“Another five hundred francs,” M. Geoffroy went on quietly, “will be yours as soon as the spy is in our hands.”
I did get that further five hundred of course, for M. Charles Saurez was punctual to the minute, and M. Geoffroy was there with the police to apprehend him. But to think that I might have had twenty thousand—!
And I had to give Theodore fifty francs on the transaction, as he threatened me with the police when I talked of giving him the sack.
But we were quite good friends again after that until— But you shall judge.
A FOOL’S PARADISE
Ah! my dear Sir, I cannot tell you how poor we all were in France in that year of grace 1816—so poor, indeed, that a dish of roast pork was looked upon as a feast, and a new gown for the wife an unheard-of luxury.
The war had ruined everyone. Twenty-two years! and hopeless humiliation and defeat at the end of it. The Emperor handed over to the English; a Bourbon sitting on the throne of France; crowds of foreign soldiers still lording it all over the country—until the country had paid its debts to her foreign invaders, and thousands of our own men still straggling home through Germany and Belgium—the remnants of Napoleon’s Grand Army—ex-prisoners of war, or scattered units who had found their weary way home at last, shoeless, coatless, half starved and perished from cold and privations, unfit for housework, for agriculture, or for industry, fit only to follow their fallen hero, as they had done through a quarter of a century, to victory and to death.
With me, Sir, business in Paris was almost at a standstill. I, who had been the confidential agent of two kings, three democrats and one emperor; I, who had held diplomatic threads in my hands which had caused thrones to totter and tyrants to quake, and who had brought more criminals and intriguers to book than any other man alive—I now sat in my office in the Rue Daunou day after day with never a client to darken my doors, even whilst crime and political intrigue were more rife in Paris than they had been in the most corrupt days of the Revolution and the Consulate.

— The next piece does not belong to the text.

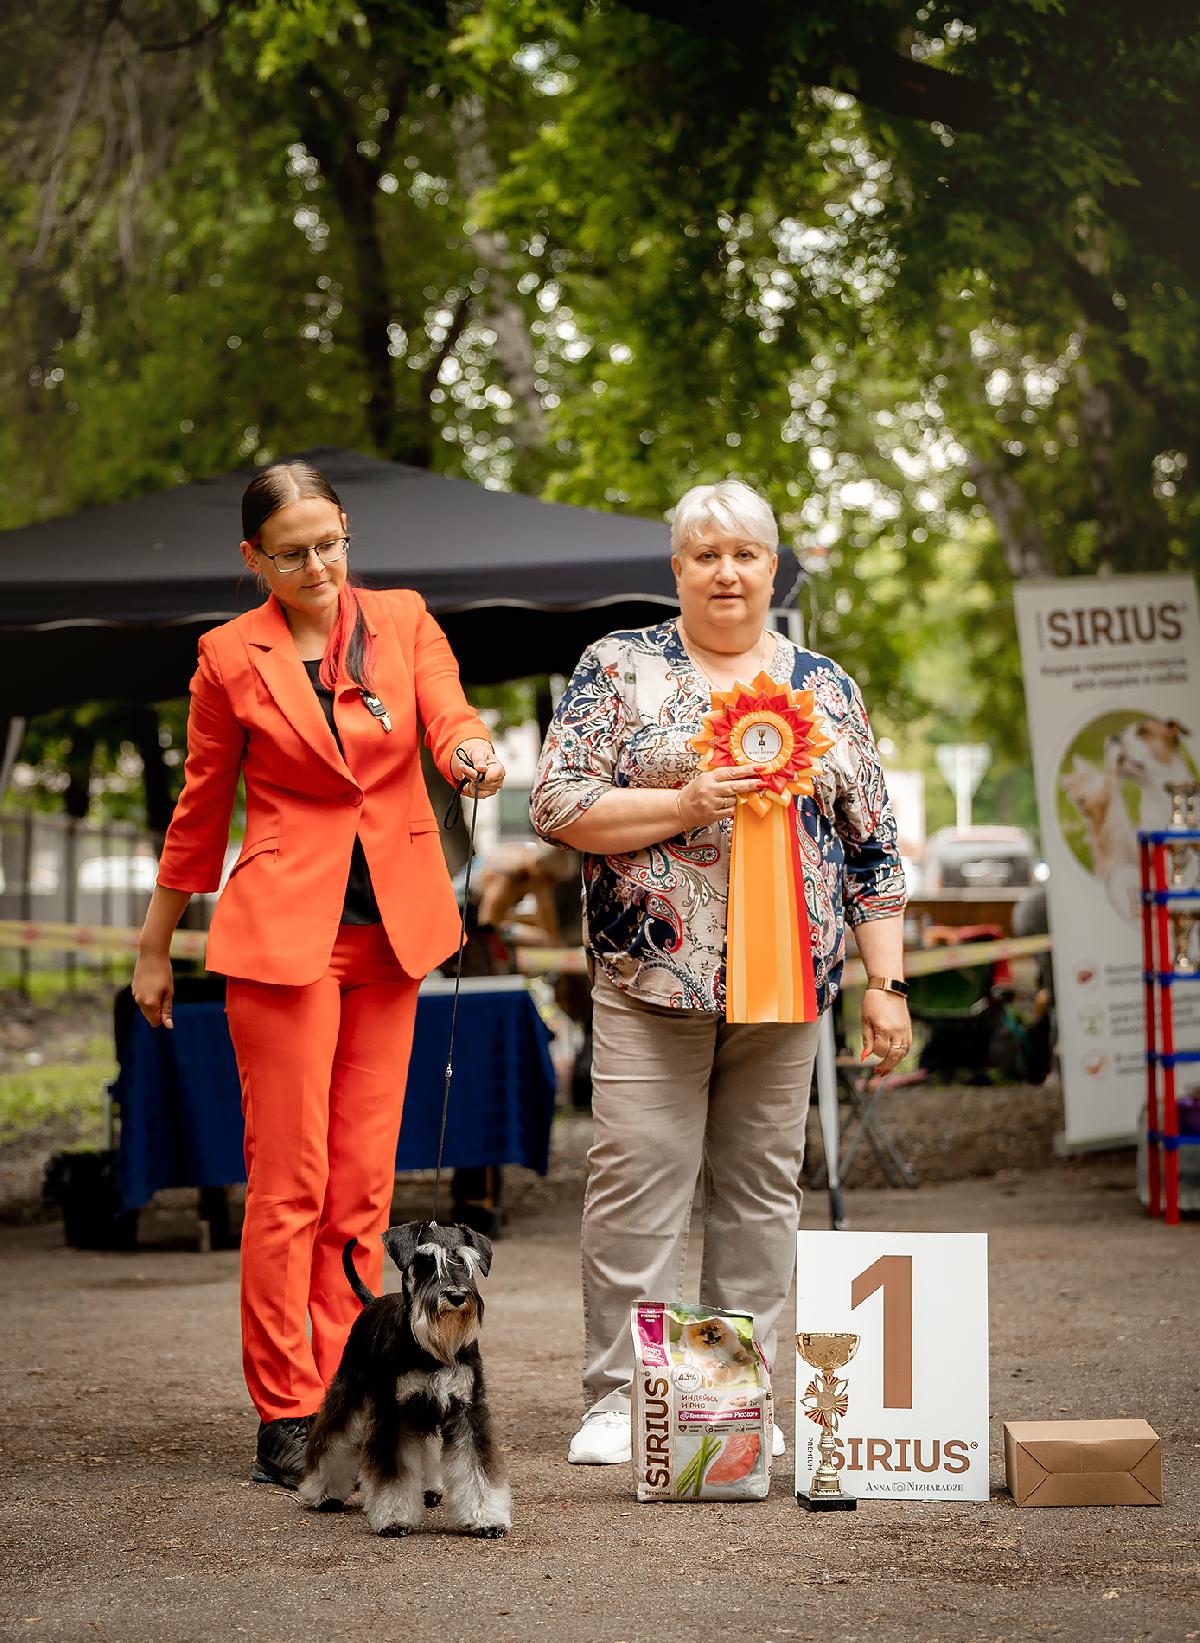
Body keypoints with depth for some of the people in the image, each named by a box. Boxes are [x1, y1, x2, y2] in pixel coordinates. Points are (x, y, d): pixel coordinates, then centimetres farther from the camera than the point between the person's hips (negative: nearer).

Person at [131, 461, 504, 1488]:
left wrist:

I told you, I think, that I had forgiven Theodore his abominable treachery in connexion with the secret naval treaty, and we were the best of friends—that is, outwardly, of course. Within my inmost heart I felt, Sir, that I could never again trust that shameless traitor—that I had in very truth nurtured a serpent in my bosom. But I am proverbially tender-hearted. You will believe me or not, I simply could not turn that vermin out into the street. He deserved it! Oh, even he would have admitted when he was quite sober, which was not often, that I had every right to give him the sack, to send him back to the gutter whence he had come, there to grub once more for scraps of filth and to stretch a half-frozen hand to the charity of the passers by.